With enough practice, a skilled wizard could eventually do away with commands altogether — simply thinking of what needed doing would be enough to send ingredients flying, slicing, or stirring of their own accord. The process also required a high mastery of the Levitation, Summoning, and Banishing Charms.
It also explained why many wizards struggled with household magic.
The reliance on intuition rather than incantation also made it difficult to learn through repetition alone. Those without a feel for it often gave up early or stuck to the basics.
Xenophilius, for instance, had only mastered a handful of magical recipes — mostly stews — and thus, stews were the only dishes he ever made at home.
Fortunately, Vizet had already had some experience of this kind of intuitive casting during his time at the Hog's Head. The skills he'd picked up there proved invaluable now, and household magic came more naturally to him than he expected.
Just as he set down Conjure a Feast! and was about to call Luna back inside, the door creaked open.

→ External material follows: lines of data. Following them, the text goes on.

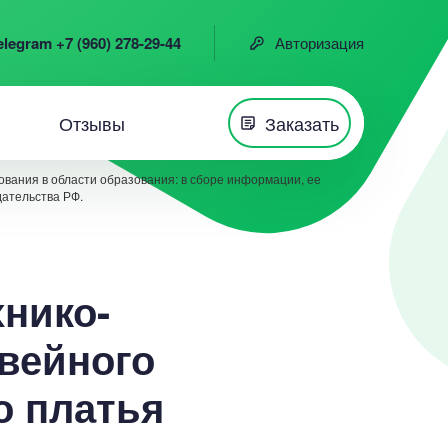
elegram +7 (960) 278-29-44
Авторизация
Отзывы
Заказать
вания в области образования: в сборе информации, ее
дательства РФ.
хнико-
вейного
о платья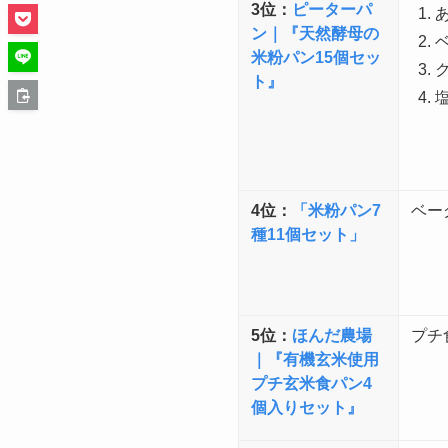
3位：
ピーターパ
ン｜『天然酵母の
米粉パン15個セッ
ト』
4位：
「米粉パン7
ベー
種11個セット」
5位：
ほんだ農場
プチ
｜『有機玄米使用
プチ玄米食パン4
個入りセット』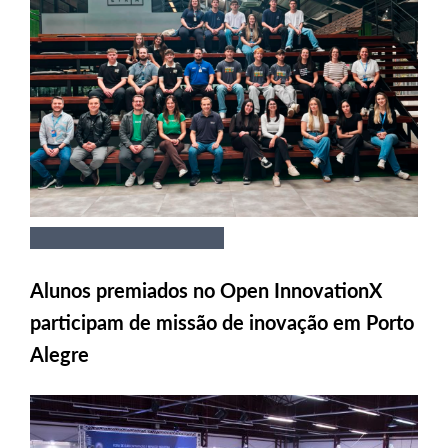
Alunos premiados no Open InnovationX
participam de missão de inovação em Porto
Alegre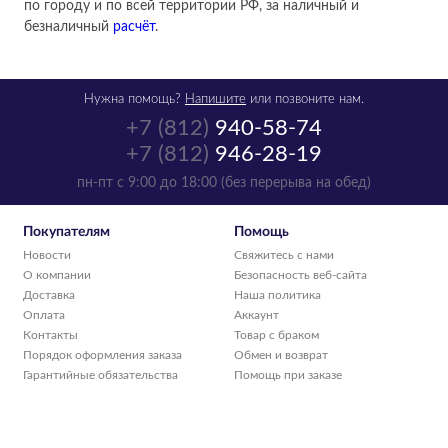
по городу и по всей территории РФ, за наличный и
безналичный
расчёт
.
Нужна помощь?
Напишите
или позвоните нам.
+7 (812)
940-58-74
+7 (812)
946-28-19
пн-пт с 9:00 до 18:00 (без перерыва на обед)
Покупателям
Помощь
Новости
Свяжитесь с нами
О компании
Безопасность веб-сайта
Доставка
Наша политика
Оплата
Аккаунт
Контакты
Товар с браком
Порядок оформления заказа
Обмен и возврат
Гарантийные обязательства
Помощь при заказе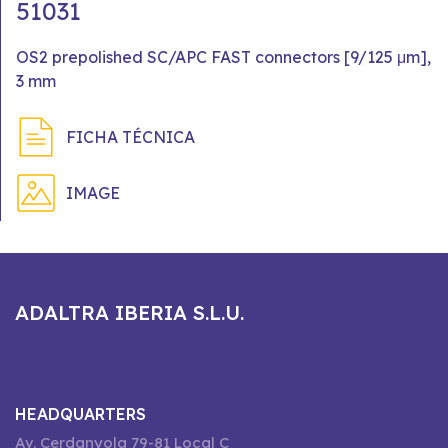
51031
OS2 prepolished SC/APC FAST connectors [9/125 μm],
3 mm
FICHA TÉCNICA
IMAGE
ADALTRA IBERIA S.L.U.
HEADQUARTERS
Av. Cerdanyola 79-81 Local C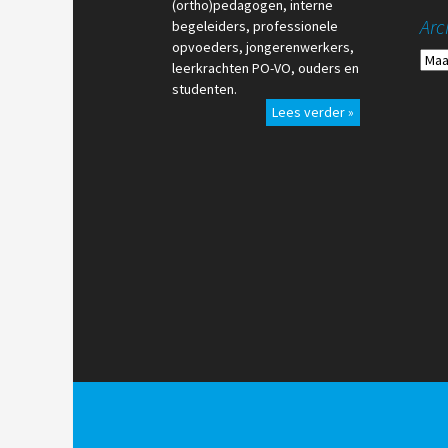
(ortho)pedagogen, interne
Arc
begeleiders, professionele
opvoeders, jongerenwerkers,
Arch
leerkrachten PO-VO, ouders en
studenten.
Lees verder »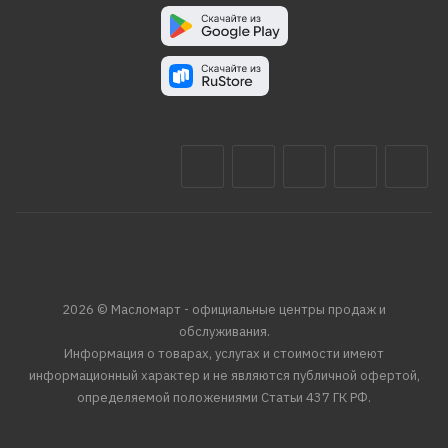
2026 © Масломарт - официальные центры продаж и
обслуживания.
Информация о товарах, услугах и стоимости имеют
информационный характер и не являются публичной офертой,
определяемой положениями Статьи 437 ГК РФ.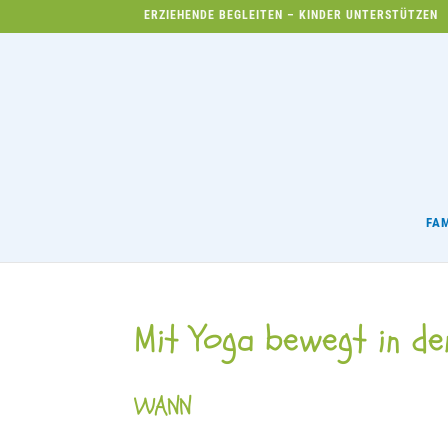
ERZIEHENDE BEGLEITEN – KINDER UNTERSTÜTZEN
FA
Mit Yoga bewegt in de
WANN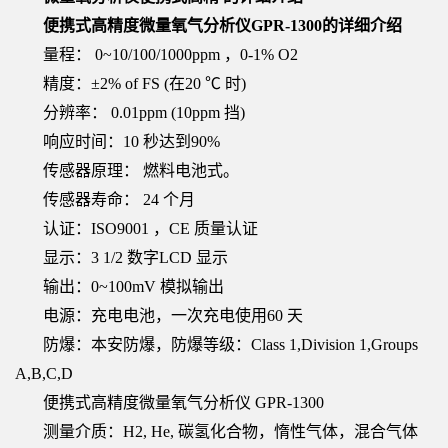
便携式高精度微量氧气分析仪GPR-1300的详细介绍
量程： 0~10/100/1000ppm ，0-1% O2
精度：±2% of FS (在20 ℃ 时)
分辨率： 0.01ppm (10ppm 挡)
响应时间：10 秒达到90%
传感器原理： 燃料电池式。
传感器寿命： 24 个月
认证：ISO9001 ，CE 质量认证
显示：3 1/2 数字LCD 显示
输出：0~100mV 模拟输出
电源：充电电池，一次充电使用60 天
防爆：本安防爆，防爆等级：Class 1,Division 1,Groups
A,B,C,D
便携式高精度微量氧气分析仪 GPR-1300
测量介质：H2, He, 碳氢化合物，惰性气体，混合气体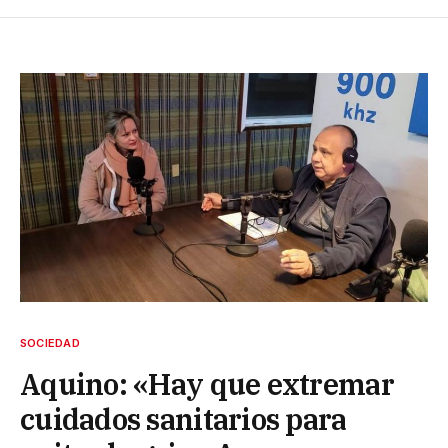
SOCIEDAD
Aquino: «Hay que extremar
cuidados sanitarios para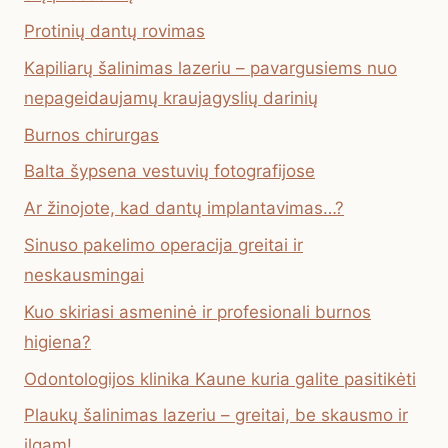
Protinių dantų rovimas
Kapiliarų šalinimas lazeriu – pavargusiems nuo
nepageidaujamų kraujagyslių darinių
Burnos chirurgas
Balta šypsena vestuvių fotografijose
Ar žinojote, kad dantų implantavimas…?
Sinuso pakelimo operacija greitai ir
neskausmingai
Kuo skiriasi asmeninė ir profesionali burnos
higiena?
Odontologijos klinika Kaune kuria galite pasitikėti
Plaukų šalinimas lazeriu – greitai, be skausmo ir
ilgam!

Luna stepped in, holding a net bag and umbrella in one hand and a small bucket in the other.
Ripples danced across the clear water in the bucket, and her soaked trouser legs clung to her ankles.
The midday sun shone behind her, casting a golden halo across her shoulders and hair. Her small, delicate ears glowed faintly in the light — so translucent they looked almost like the ears of an elf.
"Next time you go fishing, call me along," Vizet said warmly, quickly stepping forward to take the bucket from her hands. With a flick of his wand, he cast, "Expurgare!"
Water and dust swirled up, gathered into a single ball, and flew out the open door to land gently in the garden.
The Flitterbloom, delighted by the offering, shivered its vines in delight, and its blossoms trembled like they were laughing.
Luna's eyes sparkled as she tilted her head. "I want to eat fish today. Can you make something… different?"
"Ballfish, hmm?" Vizet peered into the bucket, then nodded with a smile. "If you're tired of stew, I'll make fried fish. I just learned it today."
He raised his wand again. "Up!"
The ballfish levitated cleanly out of the bucket, flopping and wriggling in the air before landing with a plop into the sink.
Luna hummed a soft tune as she carried the empty bucket upstairs, water droplets trailing in her wake.